Hi @Ibrahim_RIDENE
Actually they are both correct. ML terminology can be/is confusing, so let me explain.
- we define input as “[Article]< eos >”
- we define target as “[Summary]”
But, since our target is a sequence (not a single token and dependent on each other; the model predicts them all at once but we care about only one token at a time) we use what is called “teacher forcing”. It means, that our input can be interpreted as:
- input_gpu1 = “[Article]< eos >”, target_gpu1 = “word1”;
- input_gpu2 = “[Article]< eos >[Summary word1]”, target_gpu2 = “word2”;
- input_gpu3 = “[Article]< eos >[Summary word1 word2]”, target_gpu3 = “word3”;
…
These different inputs (with up to the n’th token part of a summary included) are not split manually, they are “simulated” with a causal mask for Attention - the model can only “see” (“pay attention”) up to an n’th token to make a prediction for the n’th+1 token.
And, as I said, it is the same procedure for training and evaluation. The difference is that we only evaluate how model is predicting on data that it never changed its weights on. For concrete example, the training data set could be:
- [“The cat jumped on the table.” < eos > “Jumpy cat.”]
- [“The dog sleeps on a mat.” < eos > “Lazy dog.”]

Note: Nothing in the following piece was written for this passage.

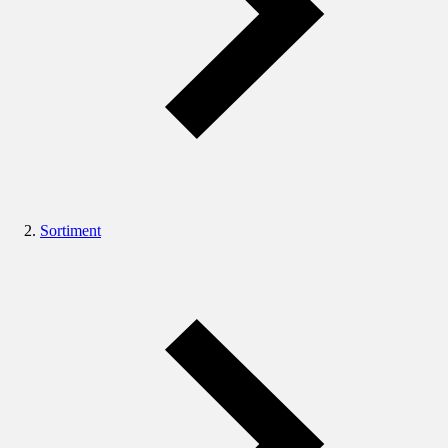
Sortiment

In other words, we change model weights according these inputs/targets. But we also want to know/evaluate how well the model would predict the summary of:
- [“The monkey sits in a tree.” < eos > “Happy monkey.”]
In other words, we don’t change model’s weights on this combination, but just want to “see” how the training is improving.
And finally, after all the training and evaluation is done, we deploy the model for “real” (production/inference). Now there are no summaries as targets, so the input could be:
- [“The manager sits in the office.” < eos >]
In this case, whatever the model predicts as the first token for the summary, the input for predicting the second token would be the original input + the models prediction for token1. Now, we would “manually” add the predicted tokens as inputs for further predictions.
I hope that clarifies the confusion.
Cheers
P.S. Reminder: this explanation is about the previous course (trax) Assignment’s design (decoder only). Current course (tensorflow) Assignment is different design (encoder-decoder).